Whatever men set about to impress women with, counts for nothing in the world of women. Only another woman is of importance in her world.
Of course, a woman will always be pleased if a man turns to look at her - and if he is well dressed or drives an expensive sports car, so much the better. Her pleasure may be compared to that of a shareholder who finds that his stocks have risen. It will be a matter of complete indifference to a woman if he is attractive or looks intelligent. A shareholder is hardly likely to notice the color of his dividend checks.
But if another woman should turn to look - a rare occurrence, for her own judgment is infinitely more remorseless than that of a man - her day is made. She has achieved the impossible - the recognition, admiration, and `love' of other women.
Yes, only women exist in a woman's world.
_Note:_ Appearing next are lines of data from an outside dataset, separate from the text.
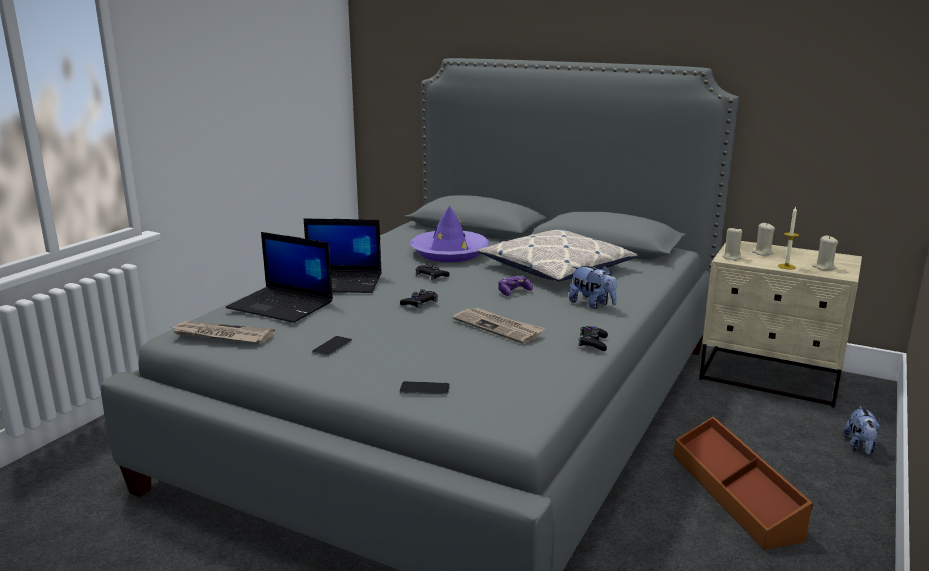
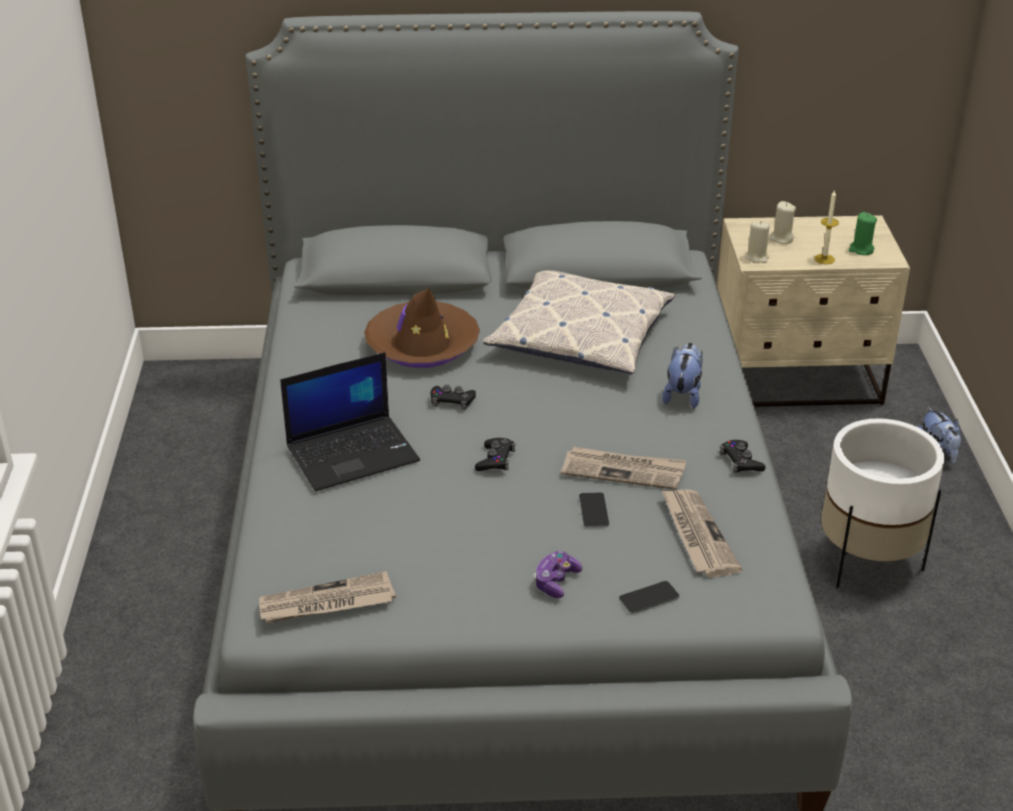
camera: 30 degrees left, 15 degrees up
laptop [226,232,333,323] -> none
phone [312,336,352,356] -> phone moved to [579,492,609,528]
purple hat [410,206,489,262] -> brown hat [364,288,480,368]
game controller [498,276,533,296] -> game controller moved to [533,551,582,598]
plush toy [569,266,617,309] -> plush toy turned 90 degrees counterclockwise [662,343,703,409]
brown storage box [674,416,813,550] -> white planter [821,418,944,588]
beige candle [812,236,838,270] -> green candle [849,212,877,255]
none -> newspaper [662,490,742,578]

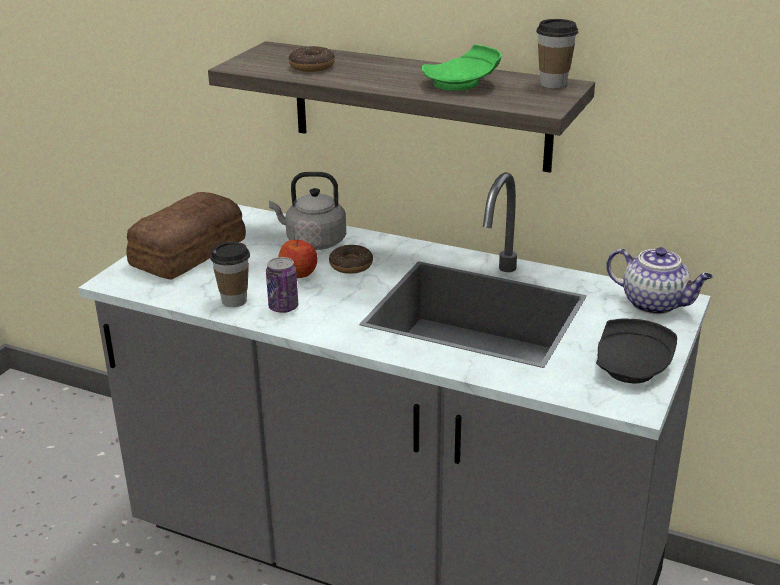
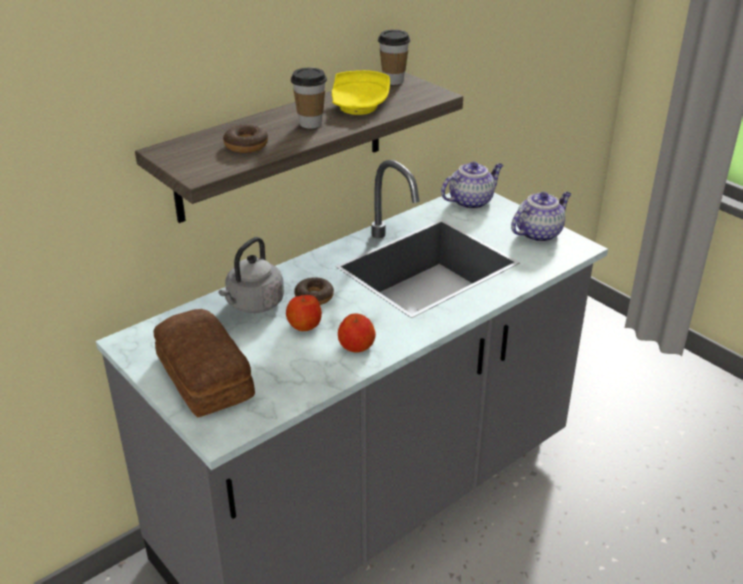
camera: 65 degrees left, 5 degrees up
cup [210,242,250,307] -> cup moved to [291,68,327,128]
can [266,257,298,313] -> apple [338,313,376,352]
green plate [422,44,501,91] -> yellow plate [332,70,390,115]
black plate [596,319,677,384] -> teapot [511,192,571,242]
The women she meets at church, at parent-teacher meetings, or in the supermarket; the women with whom she chats over the garden fence; the women at parties or window-shopping in the more fashionable streets; those she apparently never seems to notice - these women are the measure of her success or failure. Women's standards correspond to those in other women's heads, not to those in the heads of men; it is their judgment that really counts, not that of men. A simple word of praise from another woman - and all those clumsy, inadequate male compliments fall by the wayside, for they are just praises out of the mouths of amateurs. Men really have no idea in what kind of world women live in; their hymns of praise miss all the vital points.
Of course woman wants to please man as well: don't let us forget, after all, that he provides the material means. But that is much more easily done. Men have been conditioned to react to a certain degree of differentiation: they expect women to conform to certain types of sex symbols created by make-up and other standard trappings: long hair, painted lips, tightfitting sweaters, miniskirts, sheer stockings, high heels - all done in a moment.
It is those living works of art which are beyond man's comprehension - those creatures walking the fashionable streets of Paris, Rome, and New York. The skill of eyeliner and shadow expertly applied; the choice of lipstick and its application, with or without lipbrush, in several layers or only in one; the compromise to be achieved between the pros and cons of false eyelashes, the matching of a dress, a stole, or a coat with the lighting - all this is an art requiring expert knowledge of which man hasno conception. A man lacks any kind of appreciation for this. He has not learnt to interpret the extent of female masquerades and he cannot possibly evaluate these walking works of art. To achieve perfection in such skill needs time, money, and an infinitely limited mind - all these requirements are met by women.
In fact, when a woman dresses, she considers a man to a slight extent - the extent necessary to hold him and to encourage him to provide (in the widest sense) for her. Every other investment is aimed at other women. Man has importance only as the provider.
If a firm wants to get hold of a specialist in some field, it will flatter and entice him in every possible way until he weakens. Once the contract is signed, his employers can relax. Their leverage over him continues to increase. A woman behaves in much the same way with a man. She gives her man just enough rope to ensure his preferring life by her side to breaking his contract with her.
A woman may, in fact, be compared to a firm in a number of ways. After all, a firm is only an impersonal system aimed at achieving a maximum profit. And what else does a woman do? Without any emotion - love, hate, or malice - she is bound to the man who works for her. Feelings become involved only if he threatens to leave her. Then her livelihood is at stake. As this is a rational reaction with a rational cause, it can be rationally dealt with and adjusted to. She can always place another man under contract. How different is her reaction from those of a man who finds himself in a similar position. He is racked by jealousy, humiliation and self-pity - but she is emotionless.
A woman would hardly ever feel jealous in such a situation, since the man is leaving her only for another woman and not in order to be free. In her eyes he is not improving his position in any way. The adventure of a man's love for a new woman is nothing more than a nuisance. She is seeing it all from the angle of the entrepreneur who loses his best worker to a competitor. As far as a woman is concerned, the heartache involved is nothing more than a reaction to letting good business go elsewhere.
Consequently, it is quite absurd for any man to think his wife is being faithful merely because she does not go off with other men - men who, in his eyes, are more attractive. Provided he is working hard and is supplying all the things that really matter to her, why should she? A woman's faithfulness has nothing in common with that of a man. Women are, in contrast to men, practically immune to the looks of the opposite sex. If a woman flirts with her husband's best friend, her intention is to annoy his wife, whose feelings do matter, unlike those of her own husband. If she felt deeply about the man in question, she would never show her emotions in public.
In pluralistic sex practices such as wife-swapping, which has now taken over from flirtation as a pastime, it is the other wife who is the object of attack. History is full of anecdotes about male potentates enjoying themselves with many mistresses at the same time, but there are few such stories about female potentates. A woman would be bored to tears with an all-male harem. This has always been the case and will remain so.